No Evangelho de João, desde sua introdução (1:1-18), Jesus é apresentado
como sinal do ordinário que remete ao extraordinário: um jovem trabalhador
periférico que, a partir dessa condição mesma, revelou-se o logos ordenador do
cosmos, o Verbo Vivo que sinaliza ao Deus em cujo Amor Infinito se gera e se
sustenta toda a Vida.
Assim se faz a “verdadeira luz que, vindo ao mundo, ilumina todo homem”
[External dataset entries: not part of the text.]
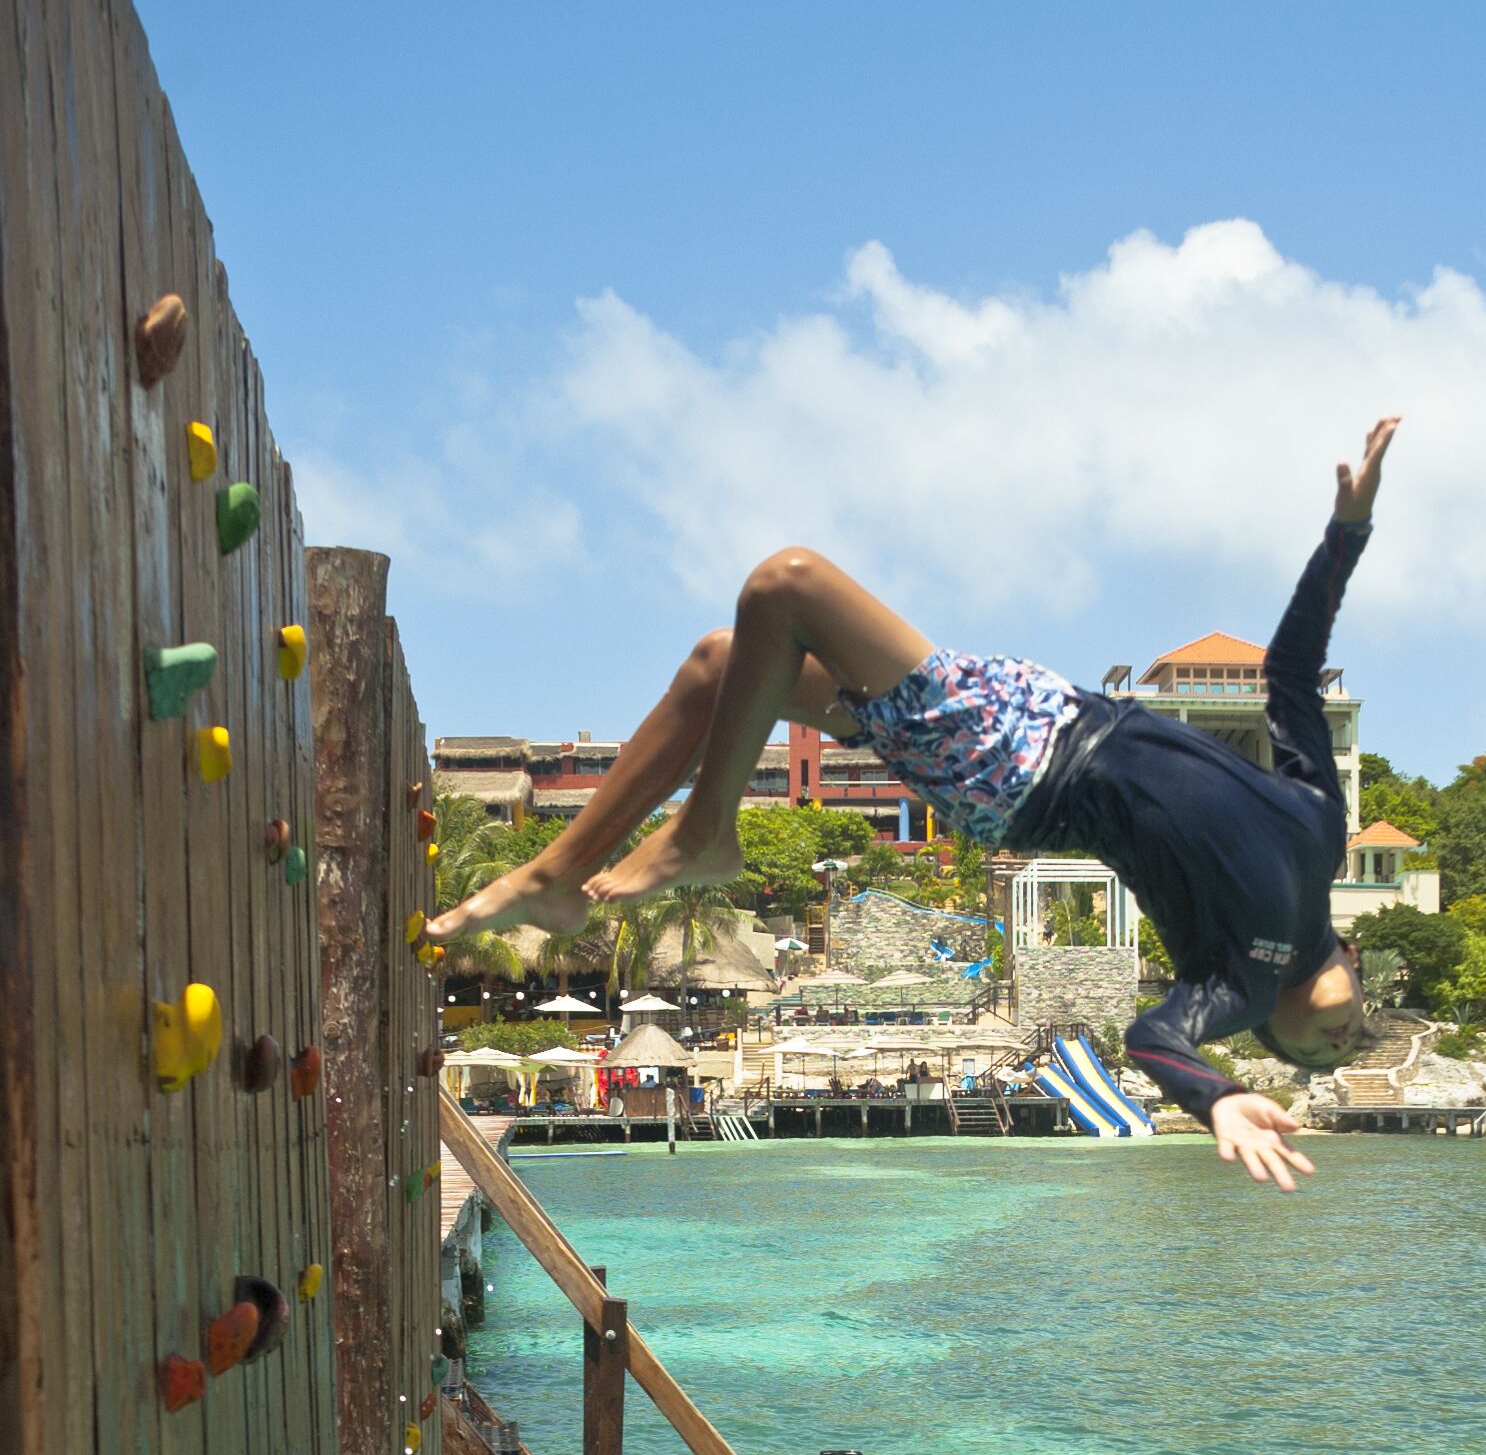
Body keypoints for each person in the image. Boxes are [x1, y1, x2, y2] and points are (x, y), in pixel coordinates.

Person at [432, 419, 1402, 1192]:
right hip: (1045, 703)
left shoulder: (1233, 978)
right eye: (1348, 1035)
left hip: (1023, 771)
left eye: (1311, 1051)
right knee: (719, 668)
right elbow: (1289, 672)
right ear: (1351, 968)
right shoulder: (1321, 827)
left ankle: (706, 830)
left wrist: (1218, 1097)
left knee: (786, 584)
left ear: (1265, 1020)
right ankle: (556, 874)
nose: (1334, 1040)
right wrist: (1344, 534)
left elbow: (1154, 1036)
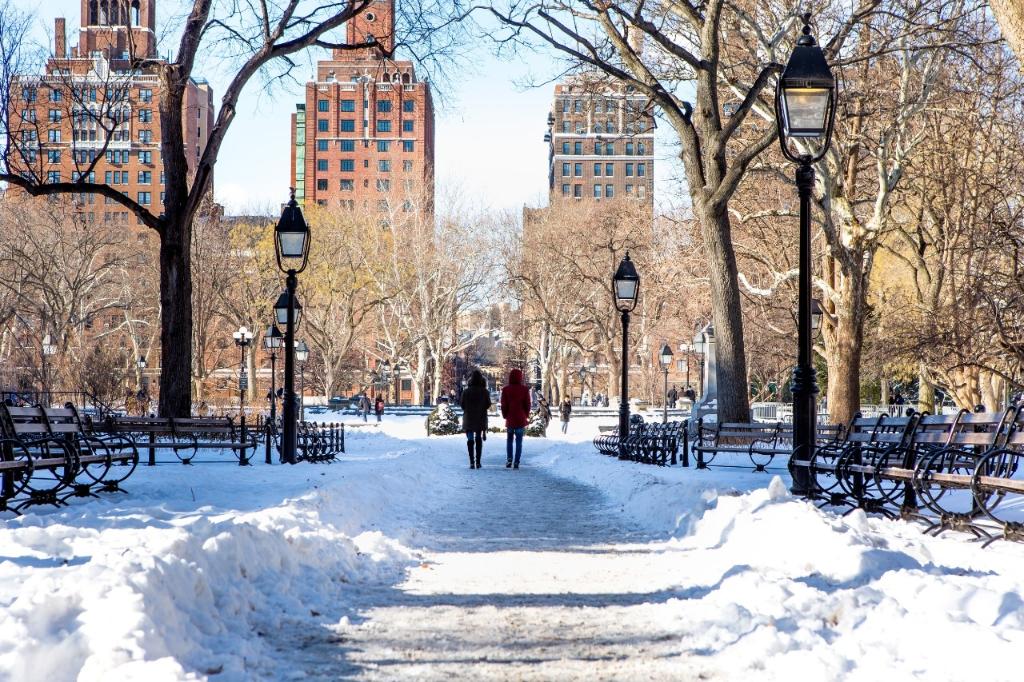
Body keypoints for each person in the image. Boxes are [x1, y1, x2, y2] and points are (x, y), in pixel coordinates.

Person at [500, 368, 531, 469]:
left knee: (509, 440)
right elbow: (527, 404)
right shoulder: (524, 389)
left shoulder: (505, 389)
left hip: (510, 418)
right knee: (519, 441)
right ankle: (517, 461)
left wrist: (505, 415)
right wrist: (525, 415)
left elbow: (503, 405)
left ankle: (509, 458)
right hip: (520, 418)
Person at [460, 370, 491, 469]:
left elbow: (462, 405)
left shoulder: (466, 391)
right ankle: (478, 461)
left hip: (469, 418)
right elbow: (488, 404)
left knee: (470, 438)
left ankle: (471, 462)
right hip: (480, 418)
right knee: (478, 438)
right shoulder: (485, 391)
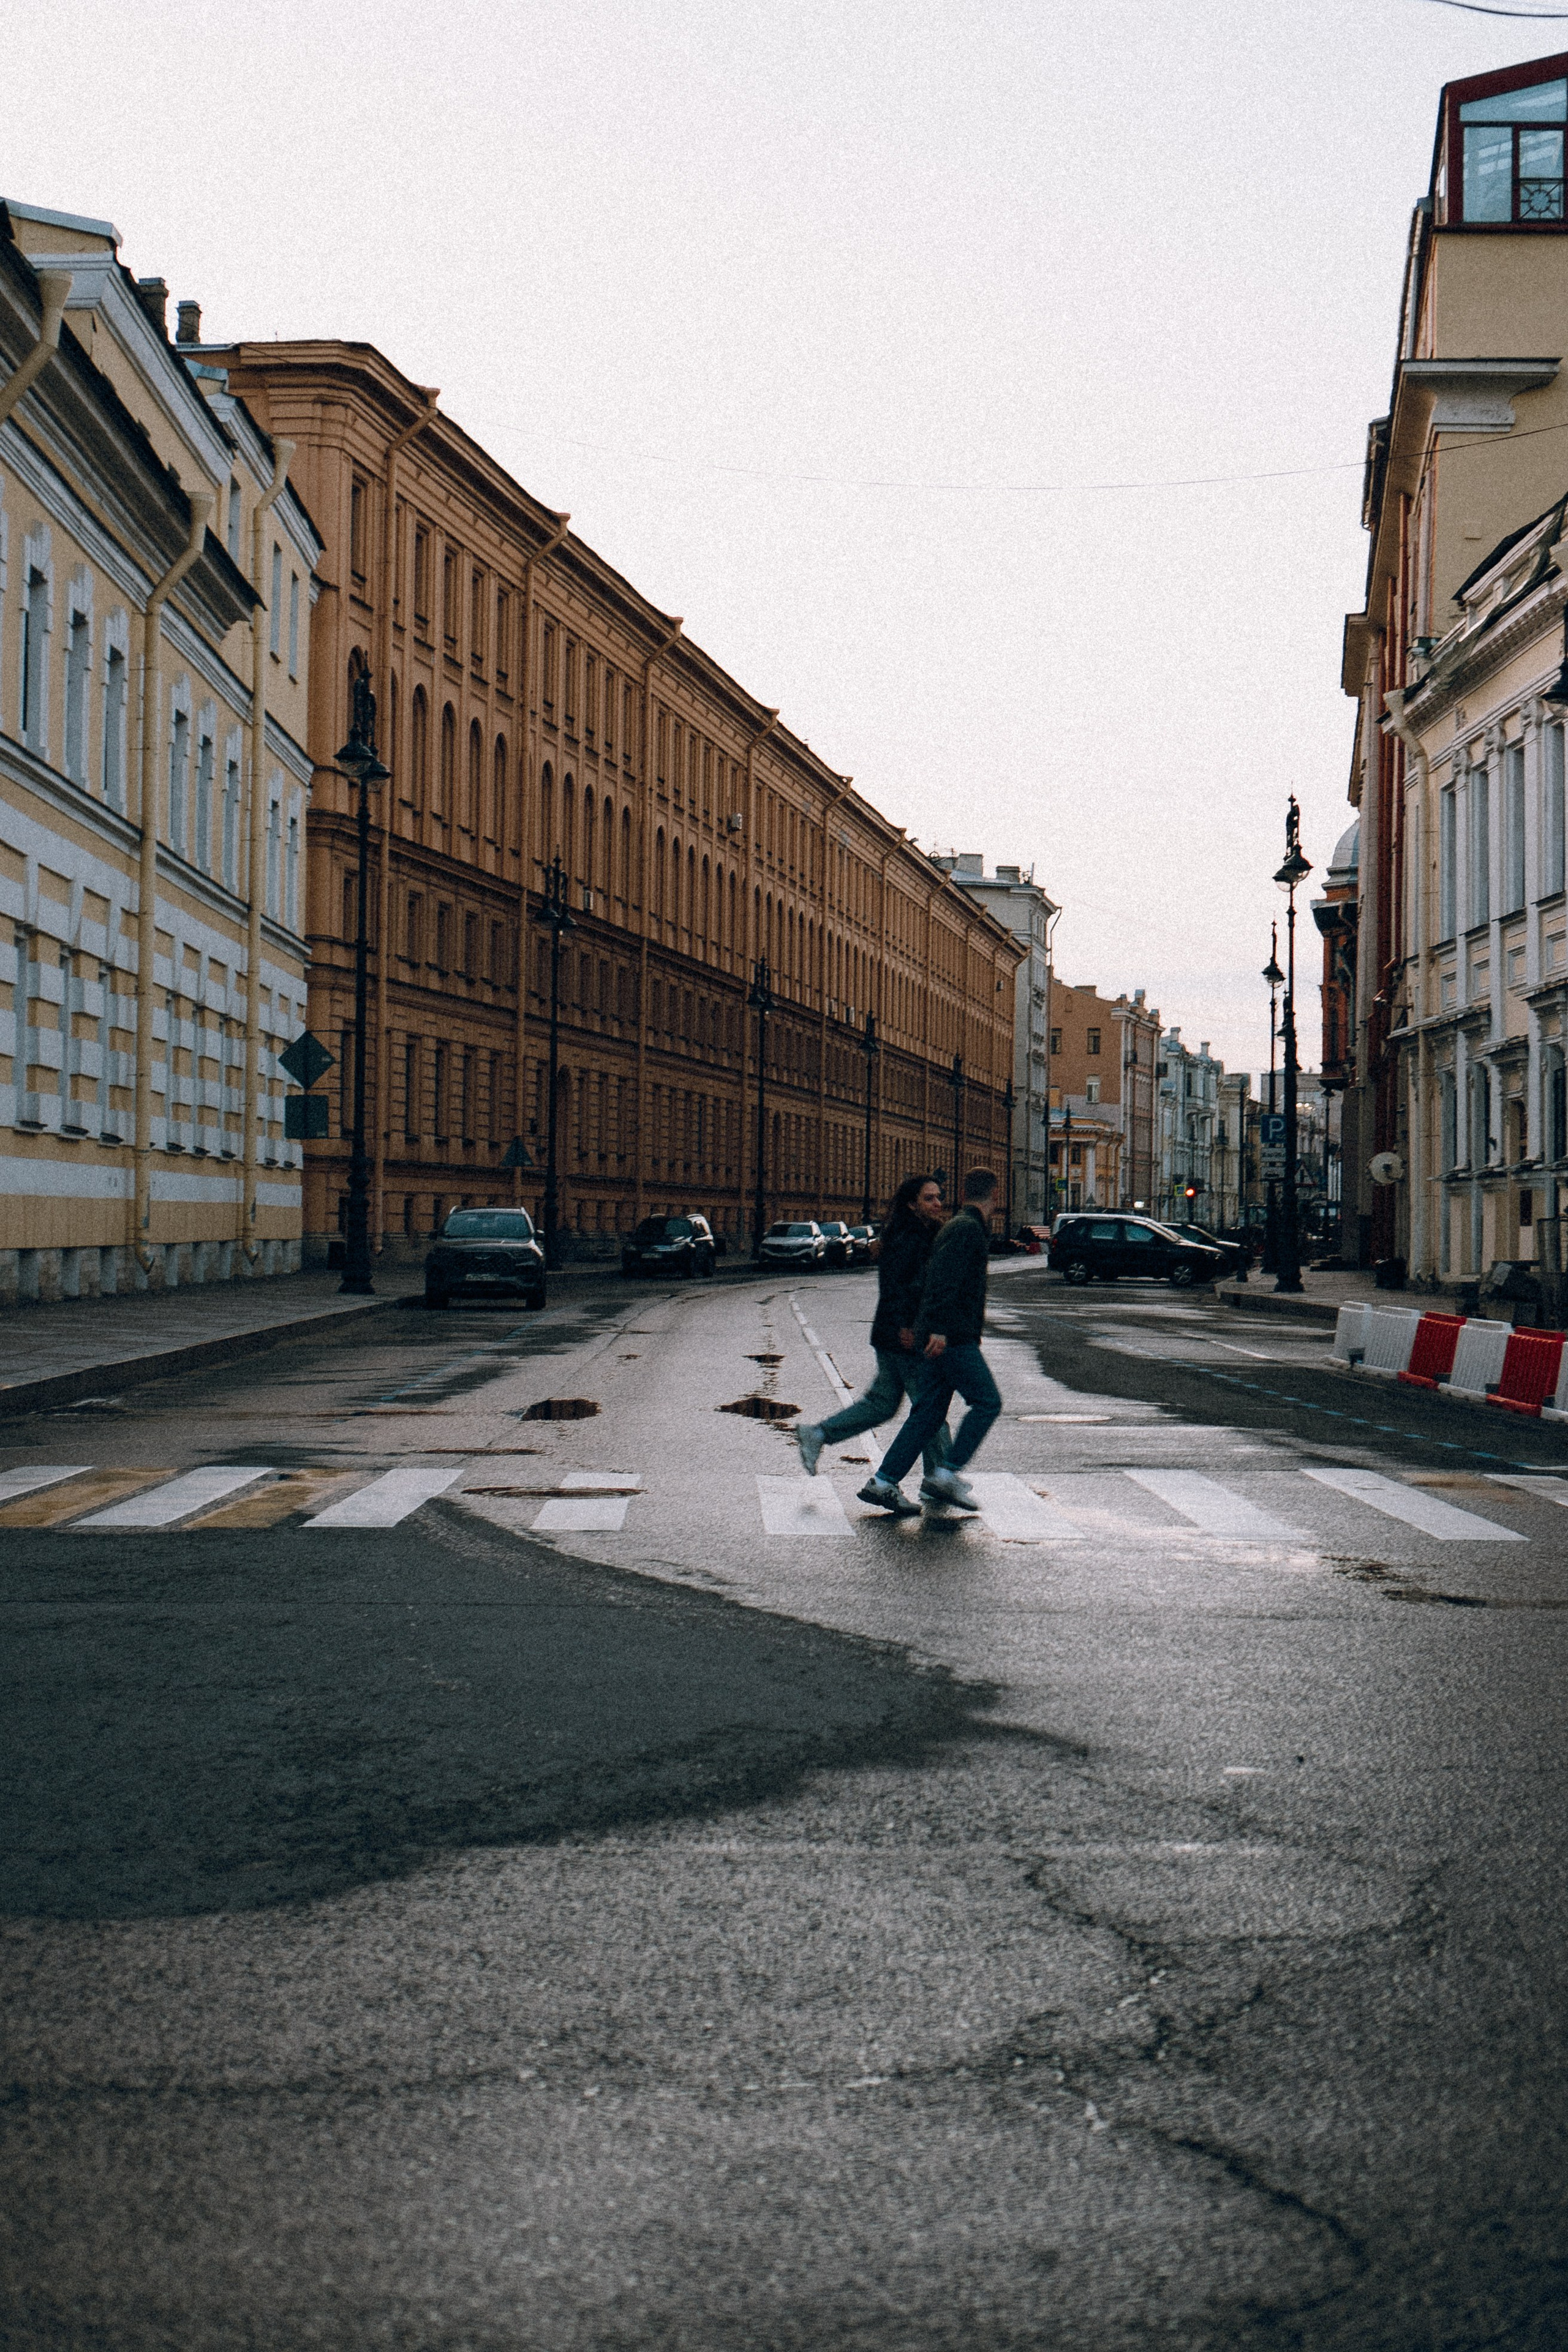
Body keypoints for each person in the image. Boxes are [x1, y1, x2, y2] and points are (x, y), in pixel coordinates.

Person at [795, 1174, 952, 1517]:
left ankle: (819, 1434)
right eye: (929, 1199)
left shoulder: (908, 1233)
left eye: (939, 1197)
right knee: (930, 1410)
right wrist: (907, 1326)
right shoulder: (913, 1235)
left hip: (892, 1332)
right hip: (905, 1334)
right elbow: (901, 1287)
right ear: (912, 1204)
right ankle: (931, 1480)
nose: (938, 1204)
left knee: (883, 1404)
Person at [873, 1167, 1003, 1513]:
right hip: (952, 1337)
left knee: (928, 1413)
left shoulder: (963, 1226)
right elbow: (942, 1281)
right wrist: (940, 1330)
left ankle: (884, 1481)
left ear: (963, 1194)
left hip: (941, 1333)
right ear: (996, 1194)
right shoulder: (966, 1229)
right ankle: (946, 1473)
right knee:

(v. 9). Assim sinalizou, da fome ordinária das multidões de seu tempo e da
história de seu povo, à fome existencial profunda que acompanha nossa espécie em
todos os tempos e espaços. Assim sinalizou, do pão cotidiano, o Pão da Vida,
que mata toda forma de fome, pois regenera em cada pessoa a condição crística a
que somos todas/os convidados no nascimento. Condição que, para as pessoas
cristãs, é celebrada e conscientemente afirmada e reafirmada no Batismo e na
Eucaristia, e que nos compromete, sempre novamente, com a organização política
das multidões para a prática da partilha (v. 10: “Jesus disse: ‘Fazei-os
sentar’”).
Num mundo no qual a ganância capitalista, a propriedade privada de bens
naturais comuns e o desperdício individualista produzem desequilíbrio
socioambiental e uma desigualdade social responsável por inúmeras multidões sem
pão, Jesus, Pão da Vida, nos interpela, como interpelou a Filipe: “Onde
compraremos pães para que tenham o que comer?” (v. 5).
Texto de Herlon A. Bezerra ministro pastoral leigo
Diocese Anglicana do Recife, Igreja Episcopal Anglicana do Brasil.